In adults, legislation on noise control and safe listening, and surveillance of ototoxicity(when a person develops hearing or balance problems due to a medicine), can help reduce the potential for hearing loss.
Health is an investment and the cost of doing nothing is too high.
Facing the challenges: improving access to ear and hearing care
There are a number of challenges in the field of ear and hearing care, but they can be addressed. Health is an investment and the cost of doing nothing is too high.
Once diagnosed, early intervention is the key to successful outcomes. Medical and surgical treatment can cure most ear diseases, potentially reversing the associated hearing loss. Rehabilitation is also key for some.
The vision of ear and hearing care: designing the way forward
Integrated people-centred ear and hearing care can overcome the challenges faced, summarised in the acronym "H.E.A.R.I.N.G.".
Hearing loss if unaddressed, can impact negatively many aspects of our lives, like communication, the development of language and speech in children, cognition, education, employment, our mental health, and most importantly our interpersonal relationships.
The World Health Organisation (WHO) estimates 1.1 billion young people worldwide are at risk of hearing loss due to unsafe listening practices. This includes exposure to loud sounds on personal audio devices and in noisy entertainment venues.
In order to address this concern, WHO has launched the Make Listening Safe initiative, which aims to reduce hearing loss caused by listening to loud sounds, by promoting safe listening.
What is safe listening?
The term safe listening simply refers to a specific listening behaviour that does not put your hearing at risk.
To risk your hearing depends on how loud, for how long and how often you are exposed to loud sounds, in venues, at work or at home.
Sensory cells can tolerate only a certain amount of daily noise before being damaged: this amount is called the daily sound allowance. It's just like your weekly pocket money: you have a certain amount to spend, and the louder or longer you are exposed to high levels of sound, the more you 'spend'. If you exceed your daily sound allowance it harms your ears and hearing, and over time the result is hearing loss.
If you exceed your daily sound allowance, over time the result is hearing loss.
How is loudness measured?
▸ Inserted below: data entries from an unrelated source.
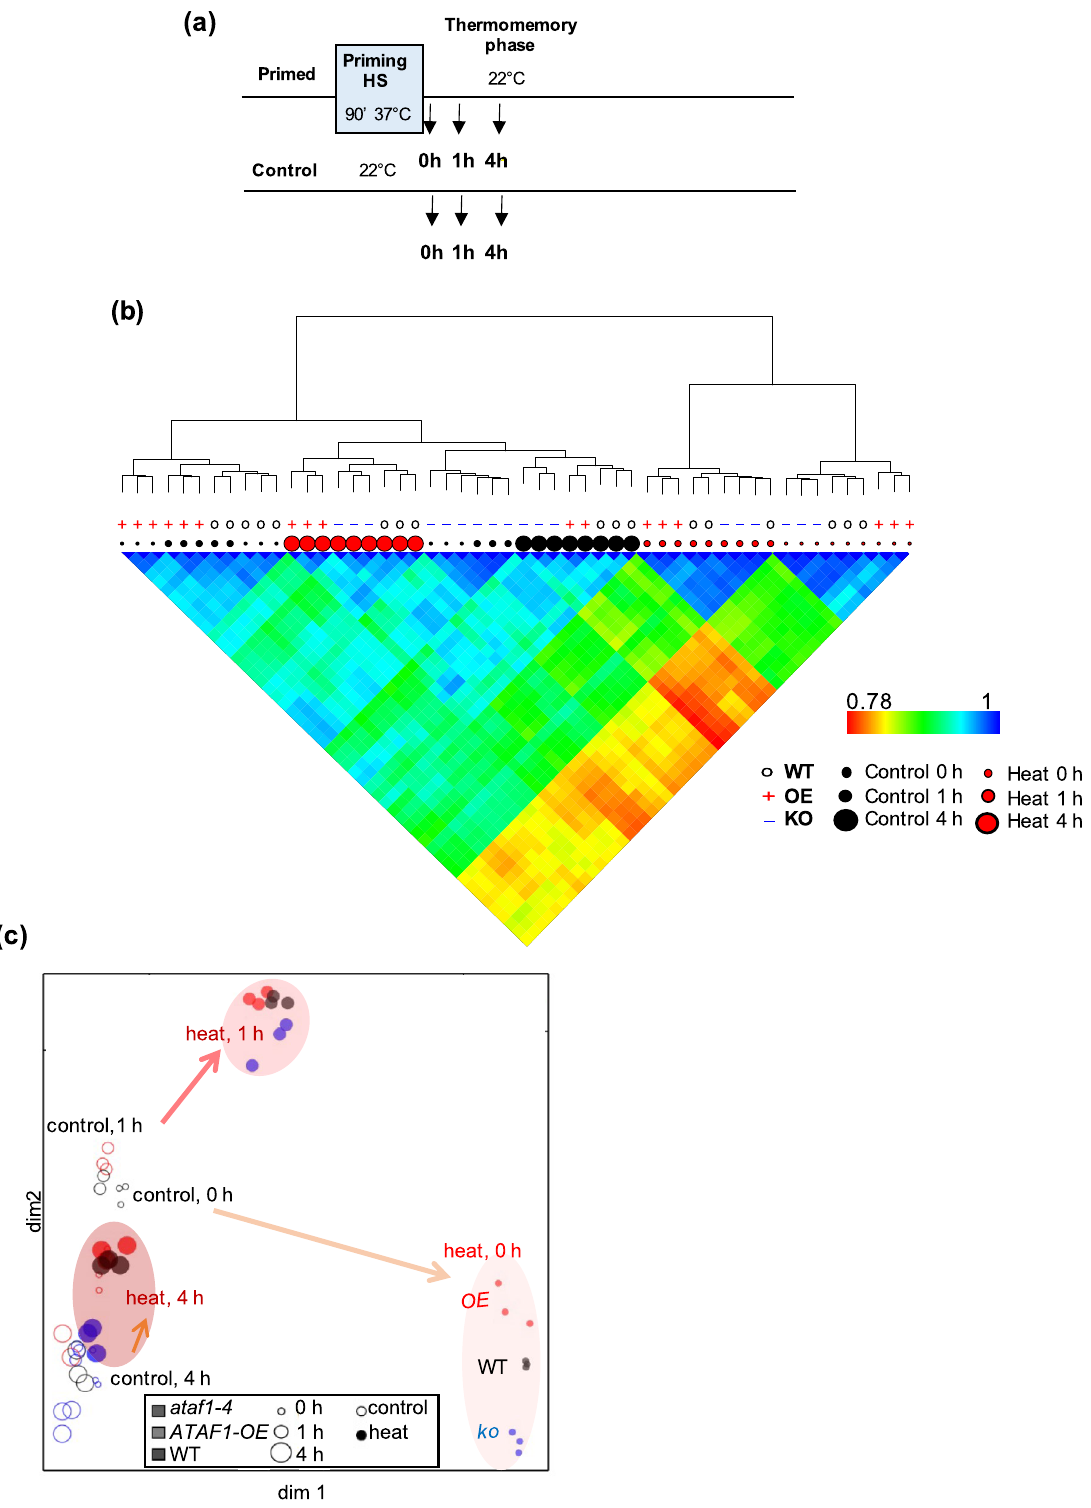
Figure 4. Clustering of RNA-seq data. ( a ) Schematic presentation of the time points used for expression analysis by RNA-seq. ( b ) Top: Hierarchical clustering of the samples according to their expression patterns. “+” denotes ATAF1 -OE lines; “0” denotes wild-type Col-0; and “−” denotes ataf1–4 . The sizes of the circles indicate the time elapsed since HS (0, 1, and 4 h after heat stress). The black and red colors indicate whether the plants underwent control or heat temperature treatment for 90 min. Legend: colored heat map of Pearson’s coefficients of expression profiles between all possible pairs of the samples. A partial rainbow color scheme, from red to blue, indicates the range of correlation values. ( c ) Multidimensional scaling (MDS) plot. Overall similarities and differences between samples, based on a multidimensional scaling analysis. Briefly, the Euclidean distance between all samples was calculated according to the expression levels of all genes, and represented in a two-dimensional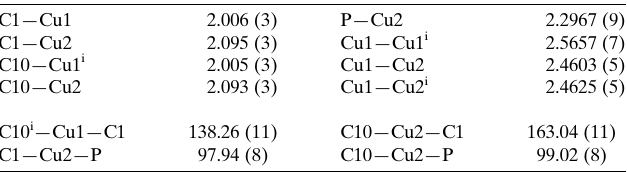
Table 1 Selected geometric parameters (A˚ , (cid:4) ).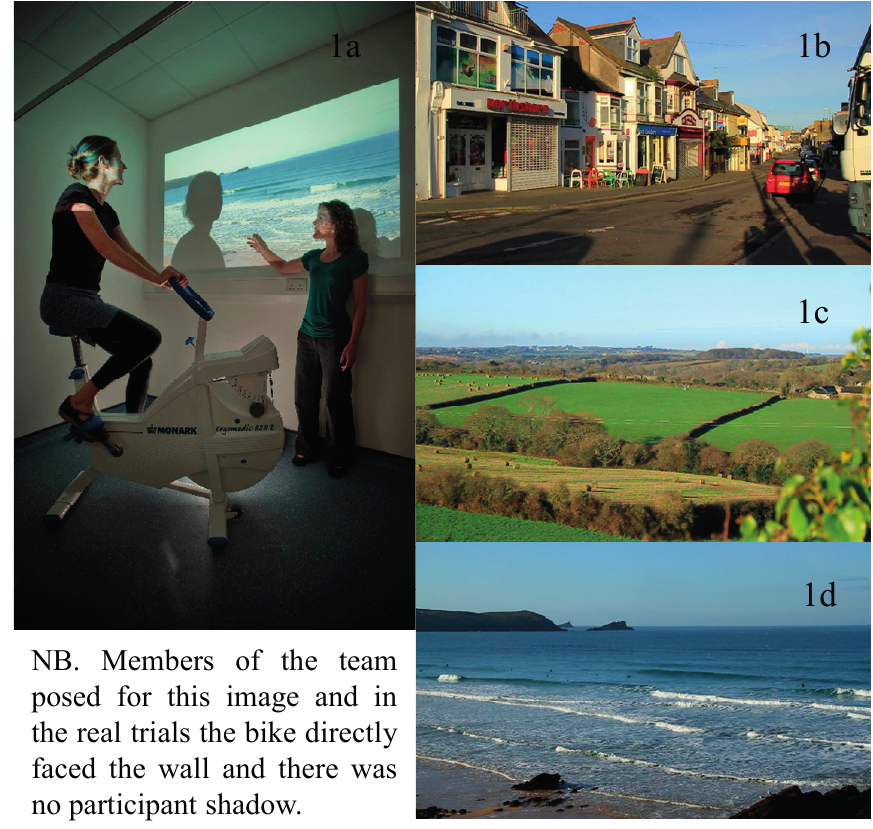
Figure 1. An image of the laboratory where the study took place ( 1a ) and screenshots from the three “outdoor” videos ( 1b – d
Just what is dB?
The unit of measurement used to express the intensity of a sound is the decibel (dB). A whisper is around 30 dB and normal conversation approximately 60 dB. Your earphones need to be about the same. Your risk of losing your hearing depends on how loud, for how long and how often you are exposed to loud sounds.
The WHO way to make your listening safer
To practice safe listening, check what's available on your personal audio device; there is software that monitors your daily sound allowance. At work take extra care to ensure your hearing is protected at all times.